僕の内側側副靱帯は、手術が適用と言われてもおかしくない状態だったとも言えると思います。
でも、僕は、トミー・ジョン手術を受けたことがありません。
画像上の損傷が同じくらいでも、投げられなくなったら手術をしようとなります。

つまり、手術をするかしないかは、レントゲンやMRIの画像ではなく、投げ方で決まるということが言えます。

その投げ方をもう少し細かく説明すると、投球動作中の関節にかかる負担を減らせるか、ということです。
関節に負担がかかるタイミングでそれを守る筋肉を使えるかどうかでもあります。

筋肉とは、収縮しやすい角度と収縮しにくい角度があり、筋肉が働きやすいフォームで投げることが、肩や肘の故障を防ぐためには重要になります。

投球動作中は腕が高速で振られているために、その一瞬に、意識して筋肉に収縮を入れることは、難易度が高すぎます。
だから、練習やトレーニングで、この瞬間に、ここの筋肉を働かせるということを、身体に覚えこませ、無意識に、確実に、できるようにしなければなりません。

これを教育する練習やトレーニングをしっかりしないと、同じ人が、何度も故障することになってしまいます。
その反対に、これを身体が覚えた選手は、なかなか故障をしません。

内側側副靱帯自体の強度を考えたら、1球で断裂してもおかしくない強度しかないために、しっかり筋肉に守ってもらわなければいけません。

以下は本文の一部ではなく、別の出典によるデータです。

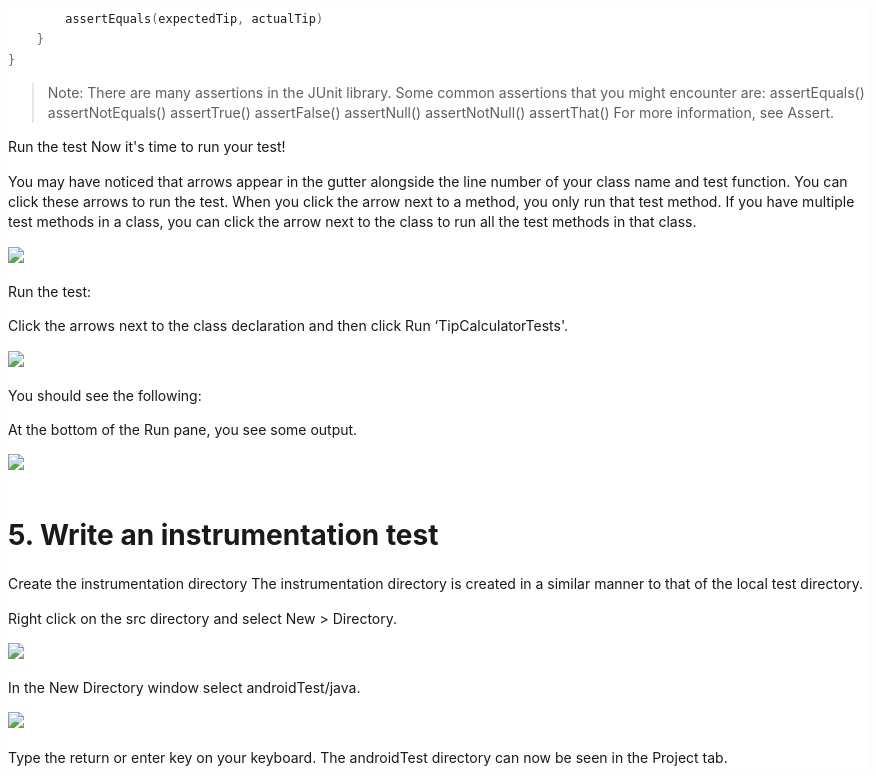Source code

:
 ```kt
        assertEquals(expectedTip, actualTip)
    }
}
```

> Note: There are many assertions in the JUnit library. Some common assertions that you might encounter are:
assertEquals()
assertNotEquals()
assertTrue()
assertFalse()
assertNull()
assertNotNull()
assertThat()
For more information, see Assert.

Run the test
Now it's time to run your test!

You may have noticed that arrows appear in the gutter alongside the line number of your class name and test function. You can click these arrows to run the test. When you click the arrow next to a method, you only run that test method. If you have multiple test methods in a class, you can click the arrow next to the class to run all the test methods in that class.

![](https://developer.android.com/static/codelabs/basic-android-kotlin-compose-write-automated-tests/img/722bf5c7600bc004_856.png)

Run the test:

Click the arrows next to the class declaration and then click Run ‘TipCalculatorTests'.

![](https://developer.android.com/static/codelabs/basic-android-kotlin-compose-write-automated-tests/img/a294e77a57b0bb0a_856.png)

You should see the following:

At the bottom of the Run pane, you see some output.

![](https://developer.android.com/static/codelabs/basic-android-kotlin-compose-write-automated-tests/img/c97b205fef4da587_856.png)


# 5. Write an instrumentation test
Create the instrumentation directory
The instrumentation directory is created in a similar manner to that of the local test directory.

Right click on the src directory and select New > Directory.

![](https://developer.android.com/static/codelabs/basic-android-kotlin-compose-write-automated-tests/img/309ea2bf7ad664e2_856.png)

In the New Directory window select androidTest/java.

![](https://developer.android.com/static/codelabs/basic-android-kotlin-compose-write-automated-tests/img/7ad7d6bba44effcc_856.png)

Type the return or enter key on your keyboard. The androidTest directory can now be seen in the Project tab.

痛くなりノースローにして様子を見ているだけでは、投げ始めれば、また、痛くなるだけです。
休むだけではなく、フォームを見直して、肘や肩に負担がかからない、身体操作を身につけなければ、その場しのぎにしかなりません。
同じ人が同じ箇所を故障し続けている現状を考えると、故障した後の治療ばかりに目がいき、予防の意識が足りないと感じます。

1度でも痛くなったことがある選手は、フォームを見直す必要があると思います。

とはいえ、ピッチャーとは、バッターを抑えることが、目的であり、点を与えないことが仕事です。
怪我をしないことは、目的ではなく、怪我をしないことが目的なら、軽く投げ続ければ良いということになります。

手術も、ただ投げられるようにするのではなく、以前のパフォーマンスを取り戻すため、または、もっとパフォーマンスを向上させるために選択します。

そこが難しいところだとは、思っています。

しかし、僕の個人的な意見では、

パフォーマンス向上 < 怪我の予防

であってほしいと思っています。

まずは、故障しない身体操作、フォームを理解した上で、バッターを抑えることを考えてほしいと思います。

これは、僕の経験から、打たれて試合で負けることよりも、リハビリで試合に出られないことの方が断然、面白くないし、苦しいからです。

なかなかプレーしているときは、抑えることしか、考えられないとは思いますが、身体を守る予防の意識を忘れないでほしいと思います。